Why did Western discourse fail to put these women into context before “rationalizing” their actions? Jarrar says that politically, it is part of a greater failure of putting Palestinians in general into a historical context. “It is also the racism, the generalization, the orientalism, which are enforced through the media and mainstream discourse. It is easy for people to hear that Arab societies are all oppressive and patriarchal. It is easy to blame these phenomena on already-accepted stereotypes.”

Although Palestinian women in the resistance movements identify varyingly with their religion, the fact that they were Muslim, Jarrar says, meant that

“It became much easier for Western feminists to attribute their actions to religious norms and invoke Islamophobia and the belief that Muslim societies are inherently oppressive towards women.

Of course there are many challenges that Muslim women, like Western women, face in their own societies, but it is not the place for Western feminists to mix all of these things together and perpetuate Islamophobic, racist, and even sexist ideas.”

While Jarrar maintained that she had never seen Western discourse accurately represent the struggles of Palestinian women, she did not close the door to the possibility. Necessarily, a Western discourse would have to include the women and their histories in the discussion – “their choices are not being made in a vacuum.” Jarrar insists that a post-colonial analysis is necessary in any work on the topic.

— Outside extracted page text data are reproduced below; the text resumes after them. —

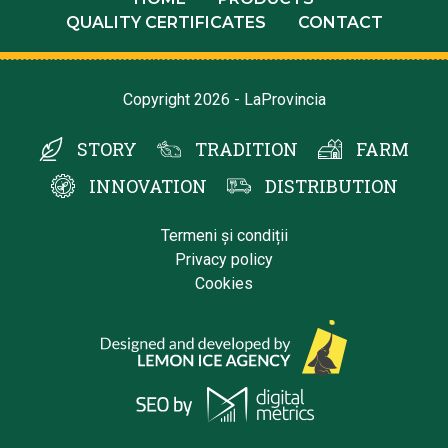
QUALITY CERTIFICATES
CONTACT
Copyright 2026 - LaProvincia
STORY
TRADITION
FARM
INNOVATION
DISTRIBUTION
Termeni și condiții
Privacy policy
Cookies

In her time in Canada, Jarrar says that she has experienced people’s surprise when they see the person she is in contrast with their ideas about the oppressed, passive, and uneducated women of Palestine. As is common in the media when a strong Muslim or Arab woman reaches headlines, Jarrar says others have tried to rationalize her as an exceptional case. Rather than step away from colonial misconceptions, some would isolate her as a single independent woman amidst a sea of passive Palestinian women and oppressive Palestinian men. The fact that she does not wear a veil further breaks the conceptions that many Westerners hold about Palestinian women. Jarrar says that this fact will sometimes be used to further isolate her: “you have to be careful not to allow them to delegitimize other women who are veiled and who are independent, take part in the struggle, and make their own decisions.”

As the panel came to a close last month, one audience member asked if it was difficult for the women to share on such personal issues. “It can be very triggering,” admitted Jarrar, especially when the person asking is more interested in the drama of your trauma than in contributing action. “The most important thing for me though,” said Jarrar, “is that we refuse to be victims. This is very empowering.”

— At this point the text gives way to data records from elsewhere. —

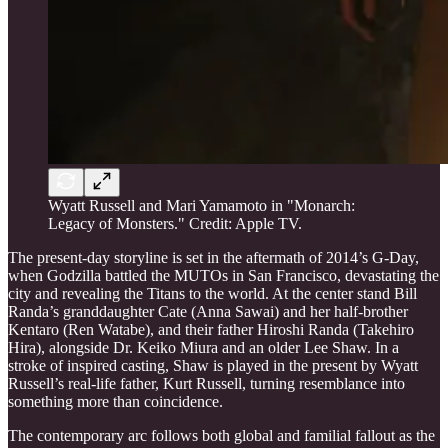
Wyatt Russell and Mari Yamamoto in "Monarch:
Legacy of Monsters." Credit: Apple TV.
The present-day storyline is set in the aftermath of 2014’s G-Day,
when Godzilla battled the MUTOs in San Francisco, devastating the
city and revealing the Titans to the world. At the center stand Bill
Randa’s granddaughter Cate (Anna Sawai) and her half-brother
Kentaro (Ren Watabe), and their father Hiroshi Randa (Takehiro
Hira), alongside Dr. Keiko Miura and an older Lee Shaw. In a
stroke of inspired casting, Shaw is played in the present by Wyatt
Russell’s real-life father, Kurt Russell, turning resemblance into
something more than coincidence.
The contemporary arc follows both global and familial fallout as the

Aside from the general difficulties that women at large face living in a patriarchal world, women of colour and Muslim women face an added attack from western feminists claiming to speak in their name. To witness this, one need not look farther than the latest message from the European neo-colonial feminist group Femen: “[Muslim Women Against Femen] write on their posters that they don’t need liberation but in their eyes it’s written ‘help me’.” Despite it all, as Yafa Jarrar reiterated, we refuse to let it make us into victims.